Le 16 janvier 2026, les employés du réseau de transport Irigo à Angers, dans le Maine-et-Loire, ont organisé un débrayage d'une heure, en réponse à une série alarmante d'agressions ayant touché le personnel. En seulement une semaine, trois incidents violents ont été reportés, suscitant une réaction immédiate des syndicats.
Thierry Paquereau, délégué syndical d'UNSA, a déclaré : "Nous avons voulu marquer le coup. Le but n'est pas de pénaliser les usagers, mais il est impératif que la direction et la collectivité prennent conscience de la gravité de la situation." Ces événements soulignent un besoin pressant de réévaluation des protocoles de sécurité pour les agents et les passagers.
Des experts en sécurité publique notent qu'une approche multi-facettes est nécessaire pour aborder ce problème. Bernard Becker, professeur en criminologie à l'Université de Nantes, a explicité : "Il est essentiel d'implémenter des formations dédiées à la gestion des conflits et des mesures de surveillance accrues dans les transports."

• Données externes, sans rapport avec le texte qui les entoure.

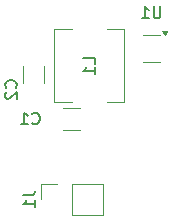
<source format=gbr>
%TF.GenerationSoftware,KiCad,Pcbnew,8.0.5*%
%TF.CreationDate,2025-11-11T23:33:08+01:00*%
%TF.ProjectId,TPS61221DCKx ( fixed output ),54505336-3132-4323-9144-434b78202820,rev?*%
%TF.SameCoordinates,Original*%
%TF.FileFunction,Legend,Bot*%
%TF.FilePolarity,Positive*%
%FSLAX46Y46*%
G04 Gerber Fmt 4.6, Leading zero omitted, Abs format (unit mm)*
G04 Created by KiCad (PCBNEW 8.0.5) date 2025-11-11 23:33:08*
%MOMM*%
%LPD*%
G01*
G04 APERTURE LIST*
%ADD10C,0.150000*%
%ADD11C,0.120000*%
G04 APERTURE END LIST*
D10*
X155699404Y-95454819D02*
X155699404Y-96264342D01*
X155699404Y-96264342D02*
X155651785Y-96359580D01*
X155651785Y-96359580D02*
X155604166Y-96407200D01*
X155604166Y-96407200D02*
X155508928Y-96454819D01*
X155508928Y-96454819D02*
X155318452Y-96454819D01*
X155318452Y-96454819D02*
X155223214Y-96407200D01*
X155223214Y-96407200D02*
X155175595Y-96359580D01*
X155175595Y-96359580D02*
X155127976Y-96264342D01*
X155127976Y-96264342D02*
X155127976Y-95454819D01*
X154127976Y-96454819D02*
X154699404Y-96454819D01*
X154413690Y-96454819D02*
X154413690Y-95454819D01*
X154413690Y-95454819D02*
X154508928Y-95597676D01*
X154508928Y-95597676D02*
X154604166Y-95692914D01*
X154604166Y-95692914D02*
X154699404Y-95740533D01*
X144062319Y-111460416D02*
X144776604Y-111460416D01*
X144776604Y-111460416D02*
X144919461Y-111412797D01*
X144919461Y-111412797D02*
X145014700Y-111317559D01*
X145014700Y-111317559D02*
X145062319Y-111174702D01*
X145062319Y-111174702D02*
X145062319Y-111079464D01*
X145062319Y-112460416D02*
X145062319Y-111888988D01*
X145062319Y-112174702D02*
X144062319Y-112174702D01*
X144062319Y-112174702D02*
X144205176Y-112079464D01*
X144205176Y-112079464D02*
X144300414Y-111984226D01*
X144300414Y-111984226D02*
X144348033Y-111888988D01*
X144854166Y-105359580D02*
X144901785Y-105407200D01*
X144901785Y-105407200D02*
X145044642Y-105454819D01*
X145044642Y-105454819D02*
X145139880Y-105454819D01*
X145139880Y-105454819D02*
X145282737Y-105407200D01*
X145282737Y-105407200D02*
X145377975Y-105311961D01*
X145377975Y-105311961D02*
X145425594Y-105216723D01*
X145425594Y-105216723D02*
X145473213Y-105026247D01*
X145473213Y-105026247D02*
X145473213Y-104883390D01*
X145473213Y-104883390D02*
X145425594Y-104692914D01*
X145425594Y-104692914D02*
X145377975Y-104597676D01*
X145377975Y-104597676D02*
X145282737Y-104502438D01*
X145282737Y-104502438D02*
X145139880Y-104454819D01*
X145139880Y-104454819D02*
X145044642Y-104454819D01*
X145044642Y-104454819D02*
X144901785Y-104502438D01*
X144901785Y-104502438D02*
X144854166Y-104550057D01*
X143901785Y-105454819D02*
X144473213Y-105454819D01*
X144187499Y-105454819D02*
X144187499Y-104454819D01*
X144187499Y-104454819D02*
X144282737Y-104597676D01*
X144282737Y-104597676D02*
X144377975Y-104692914D01*
X144377975Y-104692914D02*
X144473213Y-104740533D01*
X150142319Y-100333333D02*
X150142319Y-99857143D01*
X150142319Y-99857143D02*
X149142319Y-99857143D01*
X150142319Y-101190476D02*
X150142319Y-100619048D01*
X150142319Y-100904762D02*
X149142319Y-100904762D01*
X149142319Y-100904762D02*
X149285176Y-100809524D01*
X149285176Y-100809524D02*
X149380414Y-100714286D01*
X149380414Y-100714286D02*
X149428033Y-100619048D01*
X143447080Y-102333333D02*
X143494700Y-102285714D01*
X143494700Y-102285714D02*
X143542319Y-102142857D01*
X143542319Y-102142857D02*
X143542319Y-102047619D01*
X143542319Y-102047619D02*
X143494700Y-101904762D01*
X143494700Y-101904762D02*
X143399461Y-101809524D01*
X143399461Y-101809524D02*
X143304223Y-101761905D01*
X143304223Y-101761905D02*
X143113747Y-101714286D01*
X143113747Y-101714286D02*
X142970890Y-101714286D01*
X142970890Y-101714286D02*
X142780414Y-101761905D01*
X142780414Y-101761905D02*
X142685176Y-101809524D01*
X142685176Y-101809524D02*
X142589938Y-101904762D01*
X142589938Y-101904762D02*
X142542319Y-102047619D01*
X142542319Y-102047619D02*
X142542319Y-102142857D01*
X142542319Y-102142857D02*
X142589938Y-102285714D01*
X142589938Y-102285714D02*
X142637557Y-102333333D01*
X142637557Y-102714286D02*
X142589938Y-102761905D01*
X142589938Y-102761905D02*
X142542319Y-102857143D01*
X142542319Y-102857143D02*
X142542319Y-103095238D01*
X142542319Y-103095238D02*
X142589938Y-103190476D01*
X142589938Y-103190476D02*
X142637557Y-103238095D01*
X142637557Y-103238095D02*
X142732795Y-103285714D01*
X142732795Y-103285714D02*
X142828033Y-103285714D01*
X142828033Y-103285714D02*
X142970890Y-103238095D01*
X142970890Y-103238095D02*
X143542319Y-102666667D01*
X143542319Y-102666667D02*
X143542319Y-103285714D01*
D11*
%TO.C,U1*%
X154237500Y-97840000D02*
X155637500Y-97840000D01*
X154237500Y-100160000D02*
X155637500Y-100160000D01*
X156057500Y-97890000D02*
X155817500Y-97560000D01*
X156297500Y-97560000D01*
X156057500Y-97890000D01*
G36*
X156057500Y-97890000D02*
G01*
X155817500Y-97560000D01*
X156297500Y-97560000D01*
X156057500Y-97890000D01*
G37*
%TO.C,J1*%
X145607500Y-110463750D02*
X146937500Y-110463750D01*
X145607500Y-111793750D02*
X145607500Y-110463750D01*
X148207500Y-113123750D02*
X148207500Y-110463750D01*
X150807500Y-110463750D02*
X148207500Y-110463750D01*
X150807500Y-113123750D02*
X148207500Y-113123750D01*
X150807500Y-113123750D02*
X150807500Y-110463750D01*
%TO.C,C1*%
X147476248Y-104090000D02*
X148898752Y-104090000D01*
X147476248Y-105910000D02*
X148898752Y-105910000D01*
%TO.C,L1*%
X146727500Y-103560000D02*
X146727500Y-97340000D01*
X148177500Y-97340000D02*
X146727500Y-97340000D01*
X148177500Y-103560000D02*
X146727500Y-103560000D01*
X151197500Y-97340000D02*
X152647500Y-97340000D01*
X151197500Y-103560000D02*
X152647500Y-103560000D01*
X152647500Y-103560000D02*
X152647500Y-97340000D01*
%TO.C,C2*%
X144027500Y-101961252D02*
X144027500Y-100538748D01*
X145847500Y-101961252D02*
X145847500Y-100538748D01*
%TD*%
M02*

</source>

Les syndicats exigeant des mesures concrètes et pérennes, ces incidents témoignent d'une problématique plus vaste concernant la sécurité dans les transports urbains en France. Comme l’a rapporté Franceinfo, des villes comme Marseille et Lyon ont également connu des cas similaires, incitant les autorités à agir.
Alors que les usagers espèrent un retour rapide à la normale, la situation actuelle met en lumière la nécessité d’un changement structurel, afin d’assurer la sécurité des agents et la sérénité des passagers dans les transports publics.